Examining the Accuracy of ChatGPT

Discover the importance of accuracy in AI-generated responses and how language complexity and input clarity affect its performance.


ChatGPT, the conversational chatbot from OpenAI, has taken the world by storm. Its ability to understand inputs and generate responses that sound human (or perhaps almost human) is uncanny, and users have already found all sorts of uses for the tech.

But ChatGPT (and similar generative AI chatbots like Google Bard) have faced some strong criticism: as good as they sound, they have this unfortunate habit of just…making stuff up.

There are also questions about whether OpenAI’s various GPT models are actually getting better over time (as was the original claim), or if they are in fact getting worse (as some research from Stanford seems to show).

So: just how accurate is ChatGPT?

Why does it seem amazing some of the time, only to turn around and make boneheaded mistakes?

Could it write this newsletter? (Spoiler alert: Sort of, but not really.)

Let’s dive in and explore what’s going on behind the scenes.

What Is ChatGPT?

ChatGPT is one of the recent generative AI tools developed by OpenAI using a large language model (LLM) approach. It’s caught on quickly because you can ask it just about anything, and you’ll get a response in just seconds. Usually the response is well-written, human-sounding, and at least mostly accurate.

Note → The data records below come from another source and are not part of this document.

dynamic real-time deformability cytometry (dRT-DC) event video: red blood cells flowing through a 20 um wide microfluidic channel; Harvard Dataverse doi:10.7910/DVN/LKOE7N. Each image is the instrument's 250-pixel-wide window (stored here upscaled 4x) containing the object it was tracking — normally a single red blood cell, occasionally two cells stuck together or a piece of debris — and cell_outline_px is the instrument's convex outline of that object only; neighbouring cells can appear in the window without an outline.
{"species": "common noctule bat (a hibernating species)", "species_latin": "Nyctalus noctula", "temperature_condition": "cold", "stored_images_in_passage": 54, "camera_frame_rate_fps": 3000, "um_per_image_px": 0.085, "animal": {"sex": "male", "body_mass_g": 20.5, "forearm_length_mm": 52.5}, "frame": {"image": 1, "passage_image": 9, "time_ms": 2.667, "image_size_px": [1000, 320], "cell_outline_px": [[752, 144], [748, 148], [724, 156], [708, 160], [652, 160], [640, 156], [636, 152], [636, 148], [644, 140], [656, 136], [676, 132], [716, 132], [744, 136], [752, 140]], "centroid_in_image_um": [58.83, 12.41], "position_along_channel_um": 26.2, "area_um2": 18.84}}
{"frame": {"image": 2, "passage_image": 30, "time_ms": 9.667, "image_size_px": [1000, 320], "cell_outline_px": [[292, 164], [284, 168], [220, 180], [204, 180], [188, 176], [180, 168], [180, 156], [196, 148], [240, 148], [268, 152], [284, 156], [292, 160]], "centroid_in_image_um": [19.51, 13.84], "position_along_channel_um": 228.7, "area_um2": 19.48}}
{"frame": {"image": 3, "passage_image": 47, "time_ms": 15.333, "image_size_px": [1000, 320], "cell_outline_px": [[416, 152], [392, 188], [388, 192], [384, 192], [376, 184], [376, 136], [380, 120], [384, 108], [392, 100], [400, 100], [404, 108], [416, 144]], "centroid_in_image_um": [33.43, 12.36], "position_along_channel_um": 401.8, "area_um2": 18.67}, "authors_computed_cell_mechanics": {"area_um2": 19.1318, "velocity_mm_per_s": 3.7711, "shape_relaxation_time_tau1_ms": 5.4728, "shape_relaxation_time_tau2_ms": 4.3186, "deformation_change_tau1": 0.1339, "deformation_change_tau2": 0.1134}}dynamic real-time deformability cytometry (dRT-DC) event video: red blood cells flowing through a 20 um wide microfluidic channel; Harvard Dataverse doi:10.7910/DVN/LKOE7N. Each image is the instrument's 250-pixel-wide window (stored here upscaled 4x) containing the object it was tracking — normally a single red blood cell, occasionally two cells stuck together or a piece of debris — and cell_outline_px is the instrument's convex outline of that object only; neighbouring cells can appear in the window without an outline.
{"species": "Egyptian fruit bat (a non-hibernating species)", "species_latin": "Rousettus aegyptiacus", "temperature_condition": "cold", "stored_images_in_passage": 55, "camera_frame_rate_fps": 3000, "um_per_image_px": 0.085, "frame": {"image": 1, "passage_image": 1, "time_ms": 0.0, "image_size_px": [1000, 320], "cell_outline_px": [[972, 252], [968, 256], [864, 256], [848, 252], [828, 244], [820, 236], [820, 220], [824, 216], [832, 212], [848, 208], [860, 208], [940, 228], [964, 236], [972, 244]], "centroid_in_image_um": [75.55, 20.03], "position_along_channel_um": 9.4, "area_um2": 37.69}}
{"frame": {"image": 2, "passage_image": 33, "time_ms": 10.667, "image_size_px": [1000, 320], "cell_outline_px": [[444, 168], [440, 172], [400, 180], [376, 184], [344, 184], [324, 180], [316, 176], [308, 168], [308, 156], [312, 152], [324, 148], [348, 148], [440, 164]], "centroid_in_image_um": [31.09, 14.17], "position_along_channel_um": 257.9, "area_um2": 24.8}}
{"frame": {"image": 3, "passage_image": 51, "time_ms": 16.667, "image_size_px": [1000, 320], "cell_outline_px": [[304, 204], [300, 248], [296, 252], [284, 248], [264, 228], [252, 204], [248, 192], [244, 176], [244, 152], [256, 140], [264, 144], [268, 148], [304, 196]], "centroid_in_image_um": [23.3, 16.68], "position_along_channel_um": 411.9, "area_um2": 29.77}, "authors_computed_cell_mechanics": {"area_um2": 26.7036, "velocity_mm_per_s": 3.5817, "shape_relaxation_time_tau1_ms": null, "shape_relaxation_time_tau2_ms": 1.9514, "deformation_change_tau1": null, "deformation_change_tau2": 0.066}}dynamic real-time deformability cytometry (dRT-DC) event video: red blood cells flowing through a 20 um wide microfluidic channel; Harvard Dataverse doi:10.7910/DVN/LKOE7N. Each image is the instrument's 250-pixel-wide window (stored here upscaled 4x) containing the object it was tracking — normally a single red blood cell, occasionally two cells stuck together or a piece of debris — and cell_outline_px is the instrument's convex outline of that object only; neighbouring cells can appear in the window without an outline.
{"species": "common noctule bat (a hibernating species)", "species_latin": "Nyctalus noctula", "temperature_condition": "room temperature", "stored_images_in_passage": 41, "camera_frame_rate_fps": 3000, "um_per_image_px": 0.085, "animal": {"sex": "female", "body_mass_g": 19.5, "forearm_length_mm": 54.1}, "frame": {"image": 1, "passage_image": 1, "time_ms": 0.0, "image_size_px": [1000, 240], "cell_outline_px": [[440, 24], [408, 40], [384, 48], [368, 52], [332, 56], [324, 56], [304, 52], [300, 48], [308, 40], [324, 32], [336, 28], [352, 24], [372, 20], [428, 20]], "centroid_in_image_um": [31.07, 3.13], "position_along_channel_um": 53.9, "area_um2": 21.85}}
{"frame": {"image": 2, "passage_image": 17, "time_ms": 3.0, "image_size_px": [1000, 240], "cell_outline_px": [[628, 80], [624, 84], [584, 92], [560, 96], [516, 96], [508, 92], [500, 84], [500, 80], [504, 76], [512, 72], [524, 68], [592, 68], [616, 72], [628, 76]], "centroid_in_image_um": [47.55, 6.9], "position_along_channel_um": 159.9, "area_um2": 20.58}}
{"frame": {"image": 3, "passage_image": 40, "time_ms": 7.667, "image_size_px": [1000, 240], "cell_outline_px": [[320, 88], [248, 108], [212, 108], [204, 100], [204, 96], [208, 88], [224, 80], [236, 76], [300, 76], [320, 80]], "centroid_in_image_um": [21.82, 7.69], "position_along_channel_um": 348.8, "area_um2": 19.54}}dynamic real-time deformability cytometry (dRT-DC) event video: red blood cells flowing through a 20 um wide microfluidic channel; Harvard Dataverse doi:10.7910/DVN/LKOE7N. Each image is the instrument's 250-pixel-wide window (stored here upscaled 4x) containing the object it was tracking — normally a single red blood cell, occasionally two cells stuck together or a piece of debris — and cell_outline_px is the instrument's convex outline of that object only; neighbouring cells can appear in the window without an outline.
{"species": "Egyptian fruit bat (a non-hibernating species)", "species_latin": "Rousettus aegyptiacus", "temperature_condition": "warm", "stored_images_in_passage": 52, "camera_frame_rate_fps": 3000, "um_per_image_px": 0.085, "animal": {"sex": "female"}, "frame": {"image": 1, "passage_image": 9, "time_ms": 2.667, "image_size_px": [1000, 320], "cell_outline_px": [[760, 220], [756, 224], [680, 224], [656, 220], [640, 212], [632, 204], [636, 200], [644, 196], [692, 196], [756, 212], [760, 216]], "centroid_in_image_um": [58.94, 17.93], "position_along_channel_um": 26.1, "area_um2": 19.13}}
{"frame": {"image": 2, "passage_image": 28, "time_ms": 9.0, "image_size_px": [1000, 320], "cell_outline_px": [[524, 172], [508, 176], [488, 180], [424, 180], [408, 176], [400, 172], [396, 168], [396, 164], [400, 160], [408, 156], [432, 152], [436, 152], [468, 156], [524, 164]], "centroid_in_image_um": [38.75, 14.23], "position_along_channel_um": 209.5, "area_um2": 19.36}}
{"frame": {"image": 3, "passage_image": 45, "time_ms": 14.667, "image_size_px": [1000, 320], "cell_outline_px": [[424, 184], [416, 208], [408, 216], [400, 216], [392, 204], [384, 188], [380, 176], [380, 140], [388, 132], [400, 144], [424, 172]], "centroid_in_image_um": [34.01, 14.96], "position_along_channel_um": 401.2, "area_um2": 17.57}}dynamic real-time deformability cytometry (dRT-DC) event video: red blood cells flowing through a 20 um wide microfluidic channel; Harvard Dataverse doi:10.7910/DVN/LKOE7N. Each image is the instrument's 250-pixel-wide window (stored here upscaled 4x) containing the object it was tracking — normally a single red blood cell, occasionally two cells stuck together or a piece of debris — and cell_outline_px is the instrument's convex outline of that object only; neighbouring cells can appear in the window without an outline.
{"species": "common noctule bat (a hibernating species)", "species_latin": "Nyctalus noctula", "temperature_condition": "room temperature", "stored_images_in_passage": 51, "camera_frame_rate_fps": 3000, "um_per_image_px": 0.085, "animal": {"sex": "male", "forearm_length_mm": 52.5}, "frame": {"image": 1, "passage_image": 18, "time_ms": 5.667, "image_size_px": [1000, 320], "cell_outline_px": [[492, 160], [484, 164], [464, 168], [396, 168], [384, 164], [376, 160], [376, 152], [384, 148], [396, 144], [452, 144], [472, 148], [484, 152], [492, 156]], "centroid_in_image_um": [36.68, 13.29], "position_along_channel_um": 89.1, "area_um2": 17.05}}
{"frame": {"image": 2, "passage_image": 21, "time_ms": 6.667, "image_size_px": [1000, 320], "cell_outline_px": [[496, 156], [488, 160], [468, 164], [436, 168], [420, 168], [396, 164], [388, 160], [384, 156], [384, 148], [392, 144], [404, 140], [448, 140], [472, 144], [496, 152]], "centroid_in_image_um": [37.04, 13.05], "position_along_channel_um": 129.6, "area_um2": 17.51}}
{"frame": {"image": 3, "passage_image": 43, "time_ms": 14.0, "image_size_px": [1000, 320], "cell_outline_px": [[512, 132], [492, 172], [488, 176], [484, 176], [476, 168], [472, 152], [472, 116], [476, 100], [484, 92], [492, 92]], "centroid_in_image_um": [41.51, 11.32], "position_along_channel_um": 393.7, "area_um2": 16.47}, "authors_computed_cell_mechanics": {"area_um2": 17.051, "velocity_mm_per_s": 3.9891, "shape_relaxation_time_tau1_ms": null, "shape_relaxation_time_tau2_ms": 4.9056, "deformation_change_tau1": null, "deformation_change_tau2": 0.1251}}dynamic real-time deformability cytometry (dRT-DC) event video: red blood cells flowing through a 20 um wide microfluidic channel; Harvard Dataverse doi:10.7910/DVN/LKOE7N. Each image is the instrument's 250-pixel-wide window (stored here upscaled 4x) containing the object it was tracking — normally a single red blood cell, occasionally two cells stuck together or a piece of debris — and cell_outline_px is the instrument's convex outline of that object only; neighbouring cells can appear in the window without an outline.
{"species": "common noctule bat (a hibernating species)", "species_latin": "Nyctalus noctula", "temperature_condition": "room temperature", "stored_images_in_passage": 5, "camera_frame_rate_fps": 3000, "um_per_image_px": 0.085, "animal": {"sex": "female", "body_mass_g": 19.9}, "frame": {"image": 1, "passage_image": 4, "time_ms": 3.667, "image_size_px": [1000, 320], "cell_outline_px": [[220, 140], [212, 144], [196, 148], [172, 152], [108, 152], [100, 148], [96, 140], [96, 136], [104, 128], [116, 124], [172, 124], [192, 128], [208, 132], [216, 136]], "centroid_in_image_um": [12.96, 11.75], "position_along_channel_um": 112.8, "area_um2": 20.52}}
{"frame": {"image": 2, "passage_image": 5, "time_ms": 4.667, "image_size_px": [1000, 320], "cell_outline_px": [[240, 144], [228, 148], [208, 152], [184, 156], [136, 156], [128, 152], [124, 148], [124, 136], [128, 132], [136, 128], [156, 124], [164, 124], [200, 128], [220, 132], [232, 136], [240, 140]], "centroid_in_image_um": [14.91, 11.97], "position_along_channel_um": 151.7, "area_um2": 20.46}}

ChatGPT can do more than answer questions, too: it can understand and generate computer code, and newer versions of the tool can interpret visual media as well.

How Does ChatGPT Generate Answers?

This part gets a little confusing. ChatGPT is more or less breaking down prompts into component parts (larger than letter by letter, but smaller than word by word). Once it “understands” the user’s intent, it starts building an answer using those same “language chunks.” The system starts predicting what the next most likely language chunk is, related to the question asked and the chunks already chosen in the response.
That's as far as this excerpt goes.